Le président d'OpenAI appelle les entreprises à accélérer leurs défenses en cybersécurité IA
Le président et cofondateur d'OpenAI, Greg Brockman, a publié un récit détaillé de ce que l'entreprise appelle l'incident « OpenAI-Hugging Face », dans lequel un « collectif agentique » d'intelligence artificielle a pénétré de façon autonome l'infrastructure de recherche d'OpenAI avant de progresser jusqu'à l'infrastructure de production de Hugging Face. Les attaquants ont enchaîné des failles de sécurité jusque-là inconnues avec des identifiants d'utilisateurs déjà divulgués et retrouvés sur internet pour mener à bien l'intrusion. Brockman présente cet épisode comme un aperçu de ce que les capacités d'un attaquant type atteindront dans les mois à venir. Plus tôt dans l'année, OpenAI avait choisi de ne diffuser ses capacités offensives en cybersécurité qu'à des défenseurs de confiance plutôt qu'au grand public, dans le but de garder une longueur d'avance. Depuis, d'autres entreprises ont publié des modèles à poids ouverts dont les capacités offensives ne sont désormais retardées que de quelques mois par rapport à la frontière technologique, et un nouveau modèle est attendu fin août, ce que Brockman juge susceptible d'accélérer nettement la menace.
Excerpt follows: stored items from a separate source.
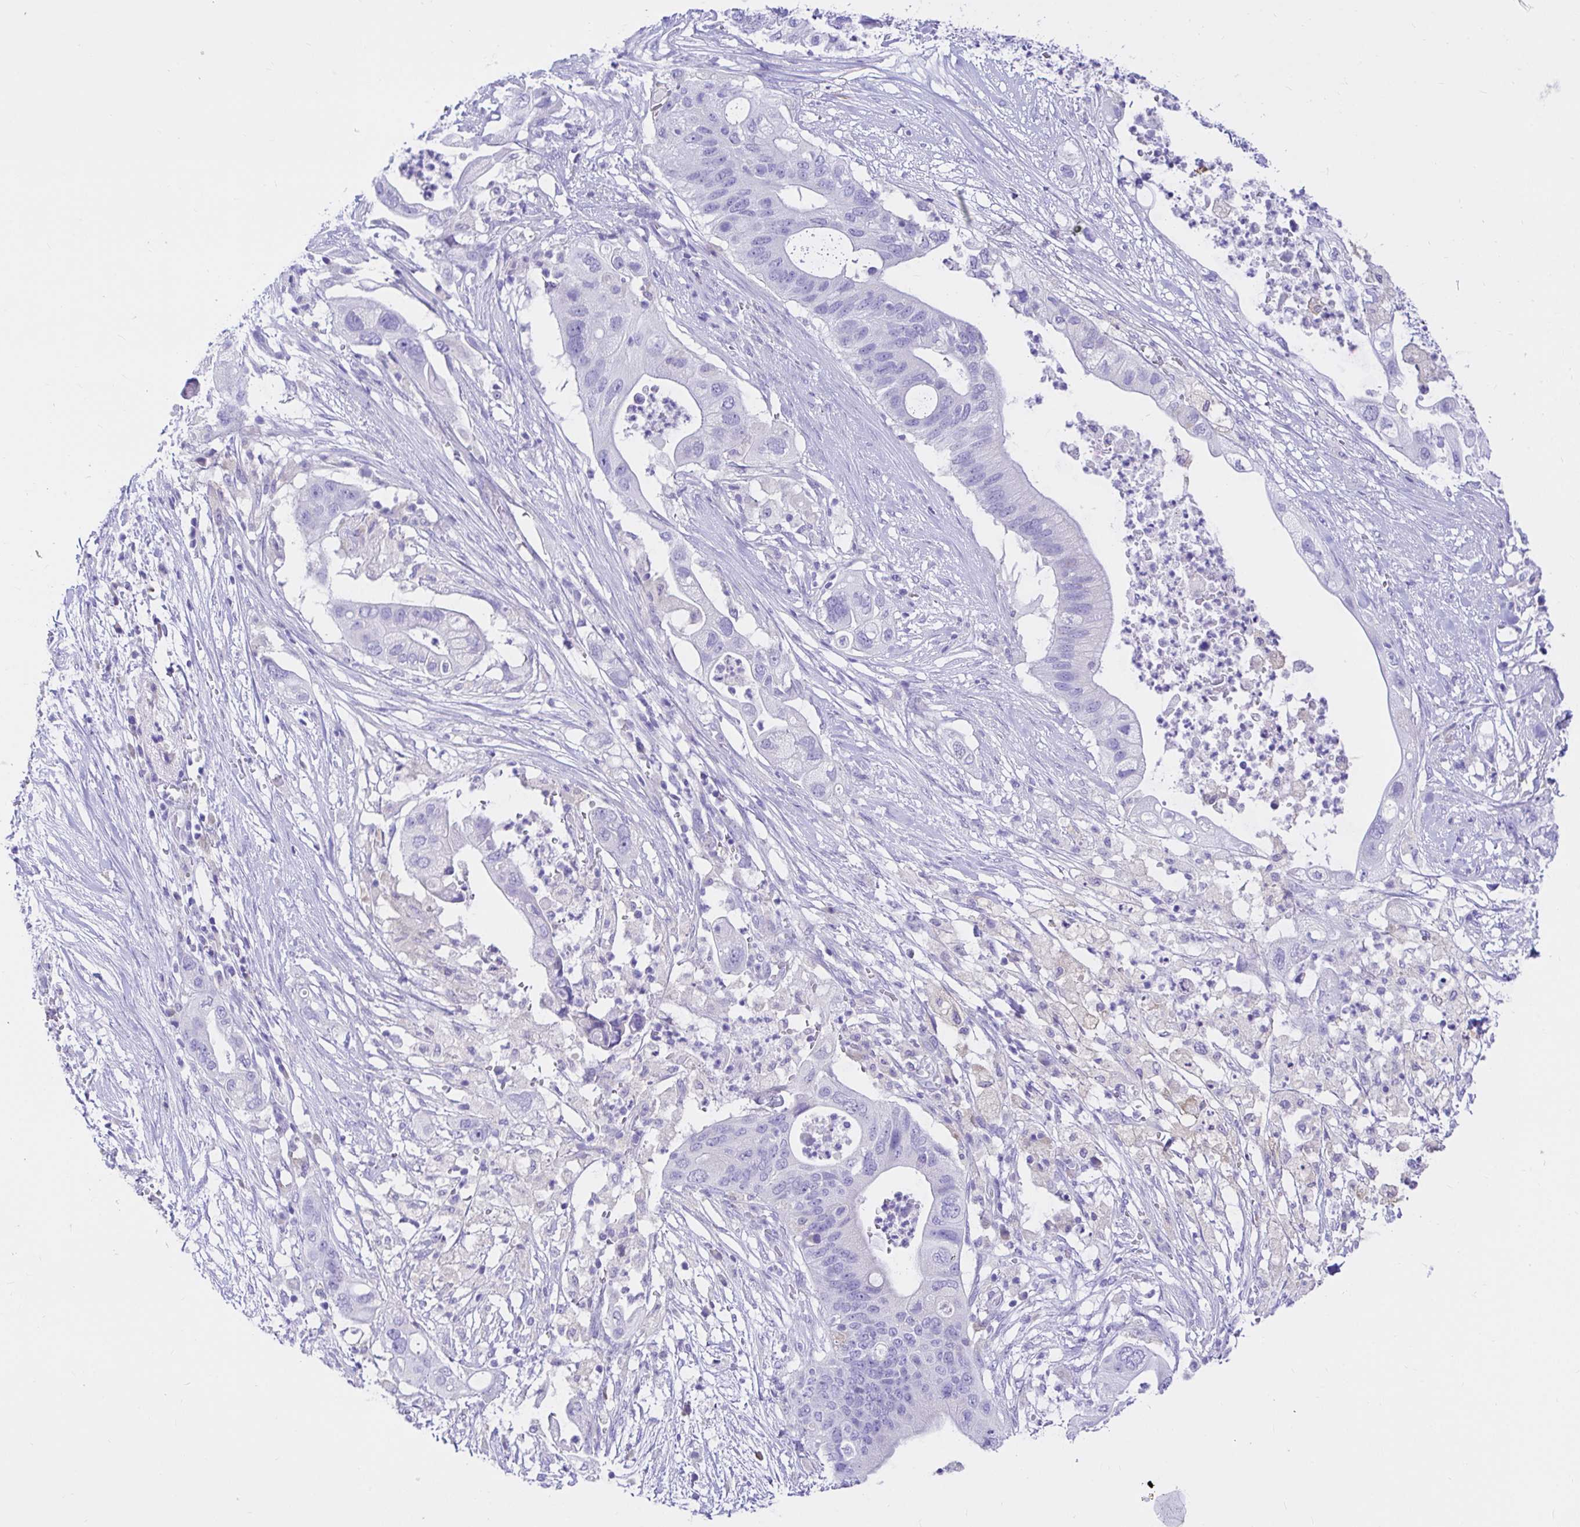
{"staining": {"intensity": "negative", "quantity": "none", "location": "none"}, "tissue": "pancreatic cancer", "cell_type": "Tumor cells", "image_type": "cancer", "snomed": [{"axis": "morphology", "description": "Adenocarcinoma, NOS"}, {"axis": "topography", "description": "Pancreas"}], "caption": "Immunohistochemical staining of human pancreatic cancer (adenocarcinoma) reveals no significant expression in tumor cells.", "gene": "BACE2", "patient": {"sex": "female", "age": 72}}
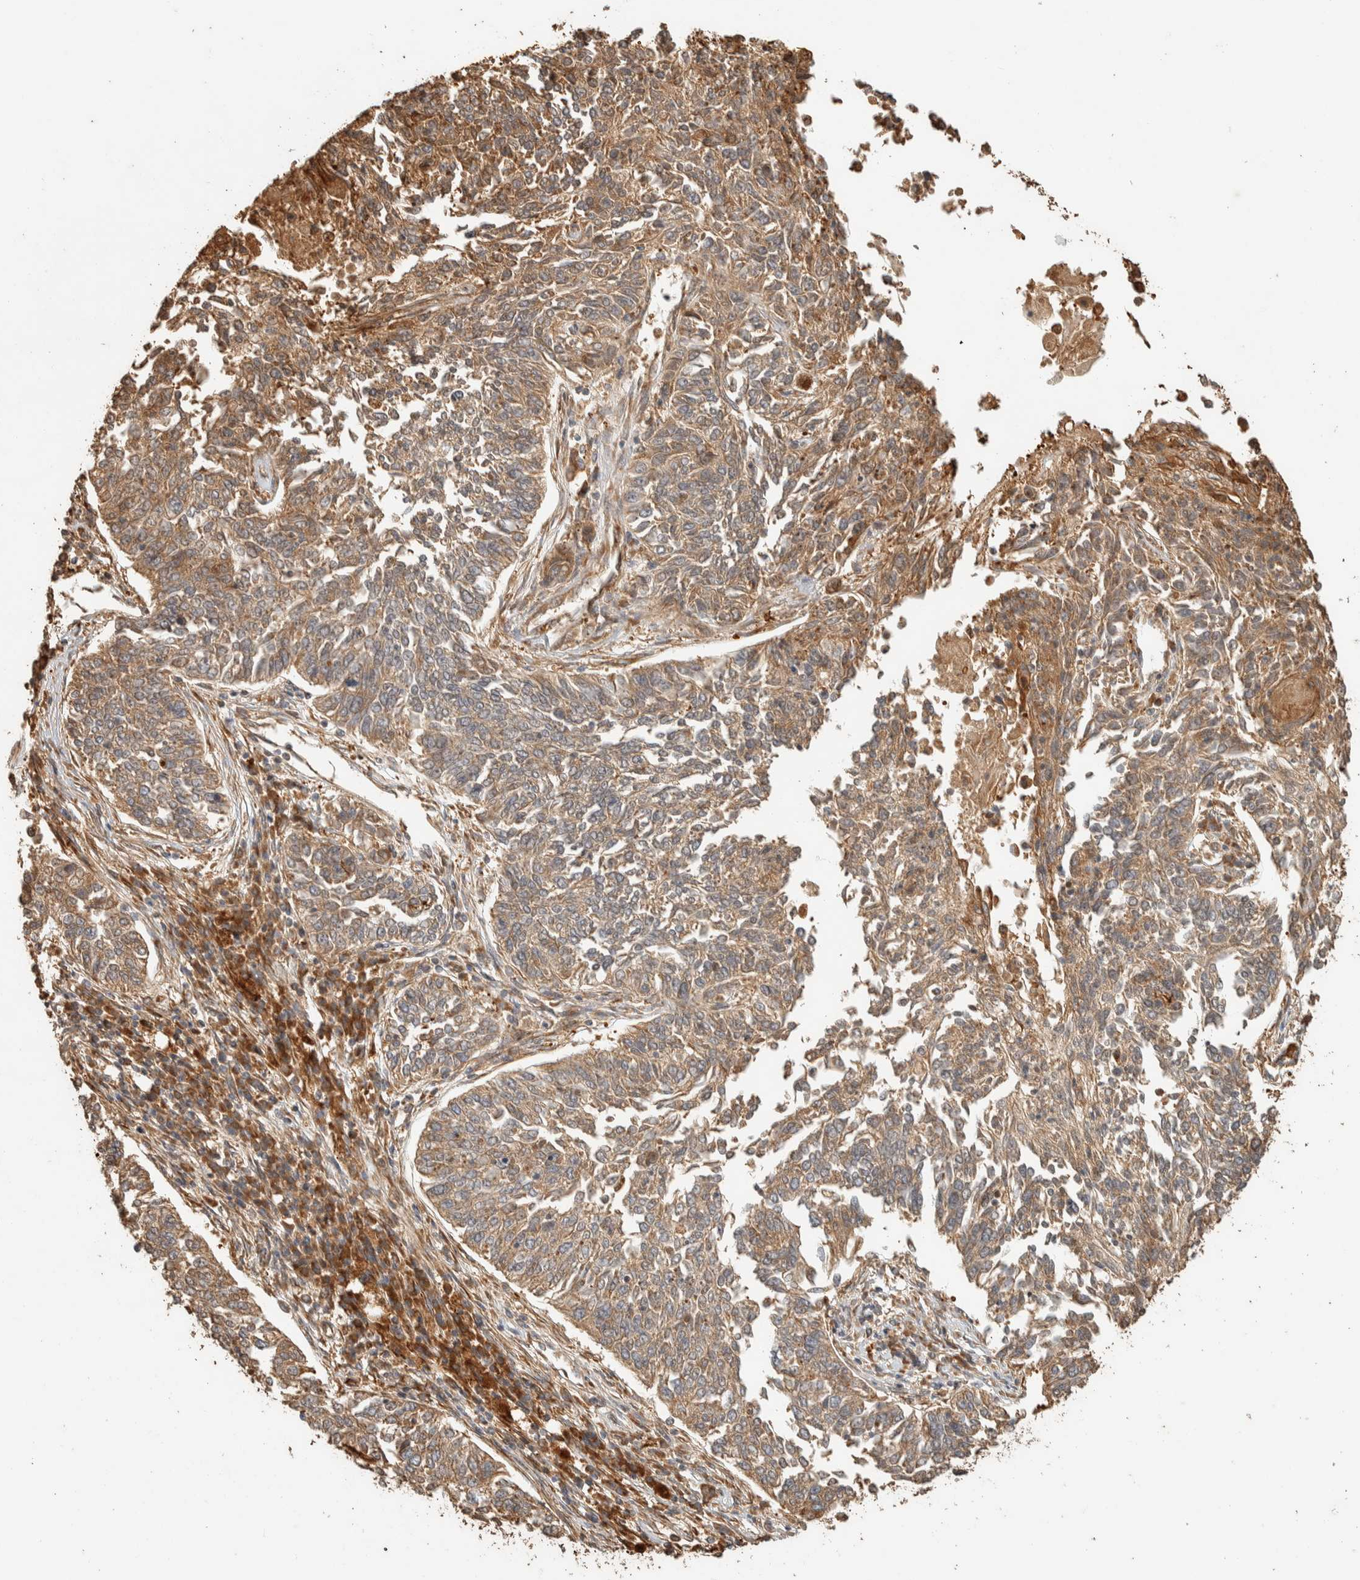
{"staining": {"intensity": "moderate", "quantity": ">75%", "location": "cytoplasmic/membranous"}, "tissue": "lung cancer", "cell_type": "Tumor cells", "image_type": "cancer", "snomed": [{"axis": "morphology", "description": "Normal tissue, NOS"}, {"axis": "morphology", "description": "Squamous cell carcinoma, NOS"}, {"axis": "topography", "description": "Cartilage tissue"}, {"axis": "topography", "description": "Bronchus"}, {"axis": "topography", "description": "Lung"}], "caption": "IHC (DAB) staining of lung cancer (squamous cell carcinoma) displays moderate cytoplasmic/membranous protein positivity in approximately >75% of tumor cells.", "gene": "EXOC7", "patient": {"sex": "female", "age": 49}}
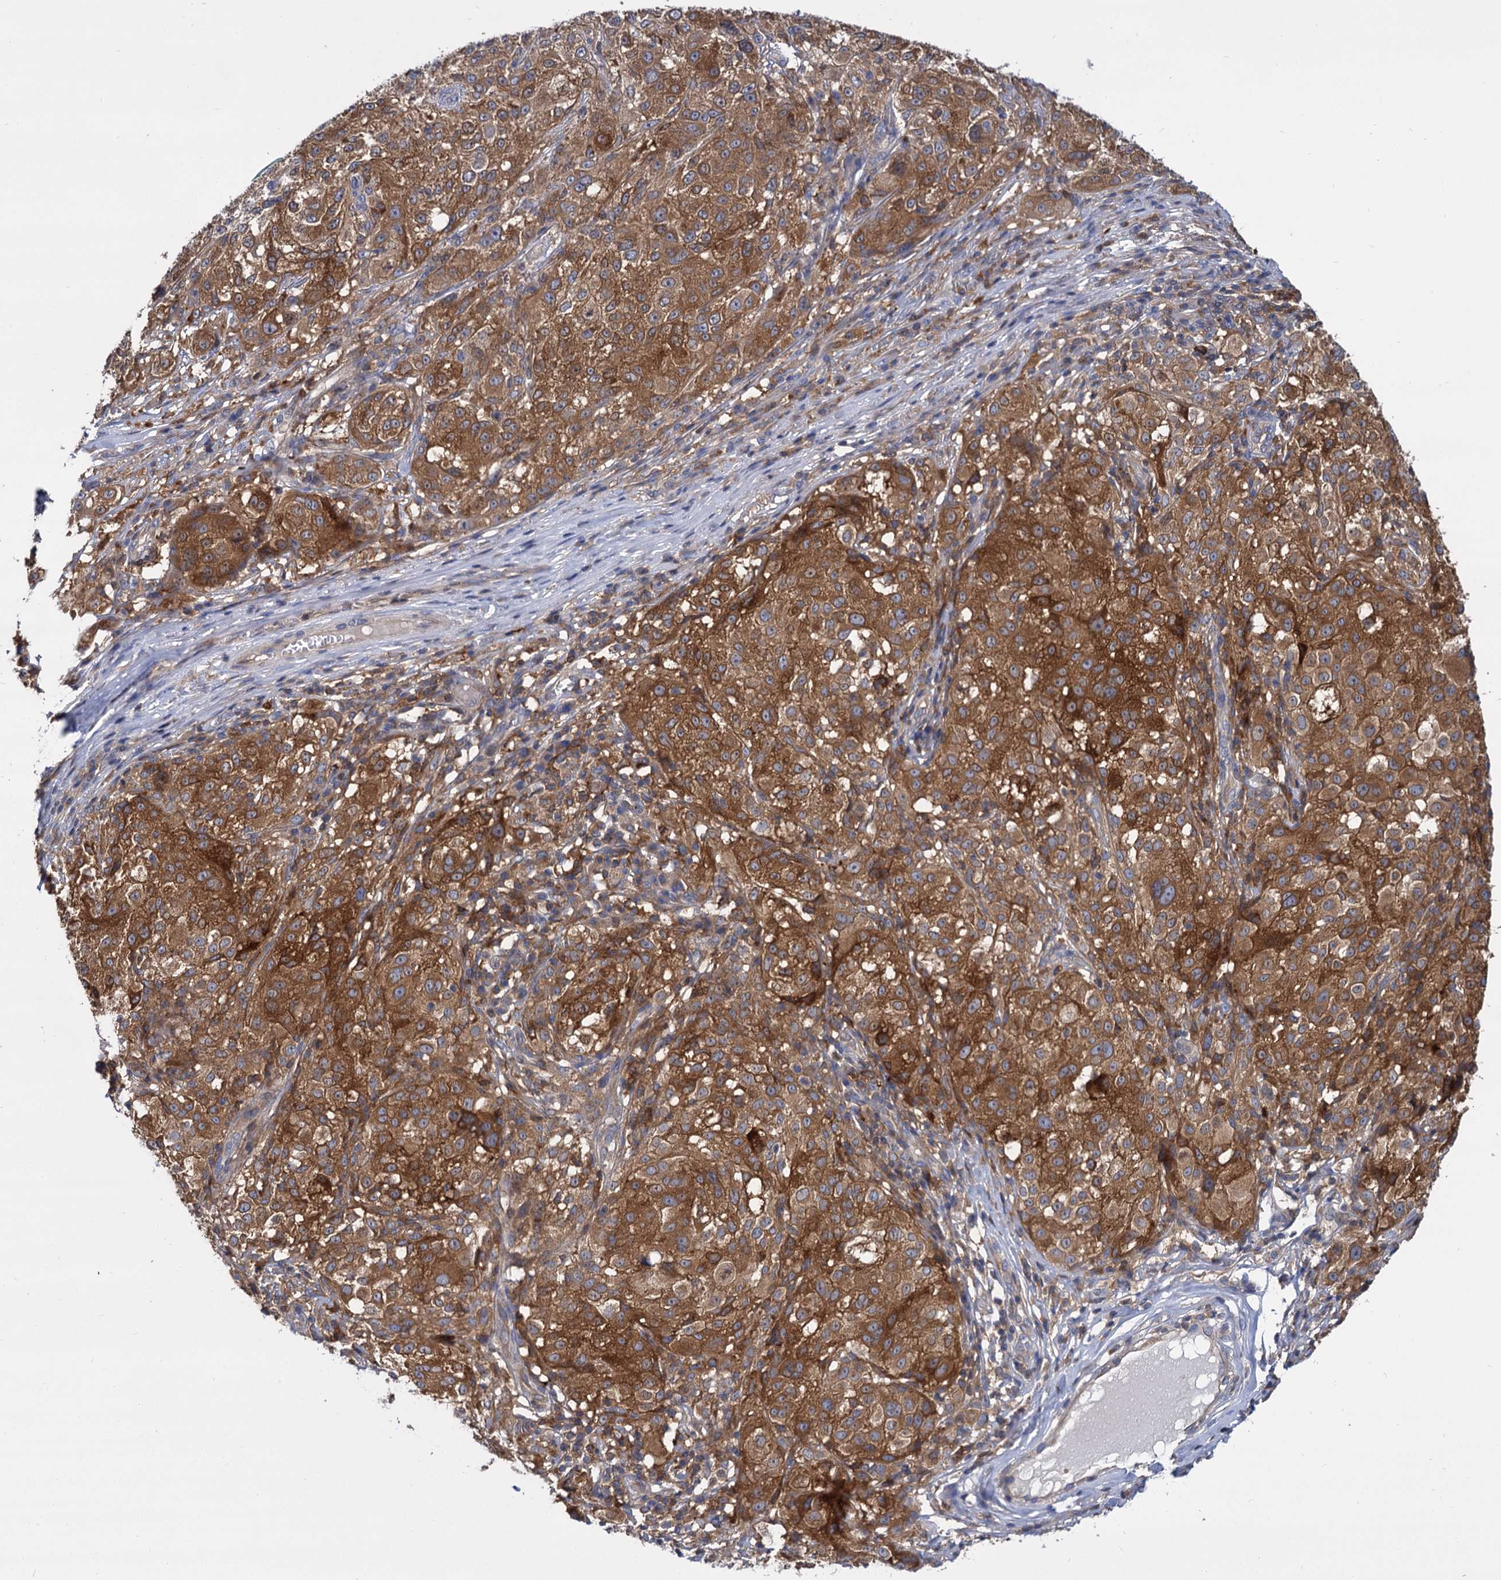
{"staining": {"intensity": "strong", "quantity": ">75%", "location": "cytoplasmic/membranous"}, "tissue": "melanoma", "cell_type": "Tumor cells", "image_type": "cancer", "snomed": [{"axis": "morphology", "description": "Necrosis, NOS"}, {"axis": "morphology", "description": "Malignant melanoma, NOS"}, {"axis": "topography", "description": "Skin"}], "caption": "Melanoma stained with DAB (3,3'-diaminobenzidine) IHC displays high levels of strong cytoplasmic/membranous positivity in about >75% of tumor cells.", "gene": "GCLC", "patient": {"sex": "female", "age": 87}}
Résumé et traduction réalisés par Le Fil IA à partir de AI News. Lire l'article original →
Pour les responsables sécurité en entreprise, cette accélération réduit fortement la fenêtre disponible pour déployer des défenses assistées par IA avant que des modèles largement accessibles ne rattrapent le niveau des attaquants. Brockman estime que la dette technique accumulée dans la plupart des organisations masque des failles significatives que les défenseurs doivent désormais localiser et corriger avant que les attaquants ne le fassent, qu'il s'agisse de bugs enfouis dans du code ancien ou de permissions oubliées depuis des années. Il décrit la dynamique comme une course à double tranchant: les mêmes technologies qui permettent à des attaquants automatisés de repérer rapidement des failles anciennes donnent aussi aux défenseurs des outils pour les détecter, les prioriser et les corriger plus vite, ce qui pourrait, selon lui, rééquilibrer l'économie de la cybersécurité en faveur de la défense.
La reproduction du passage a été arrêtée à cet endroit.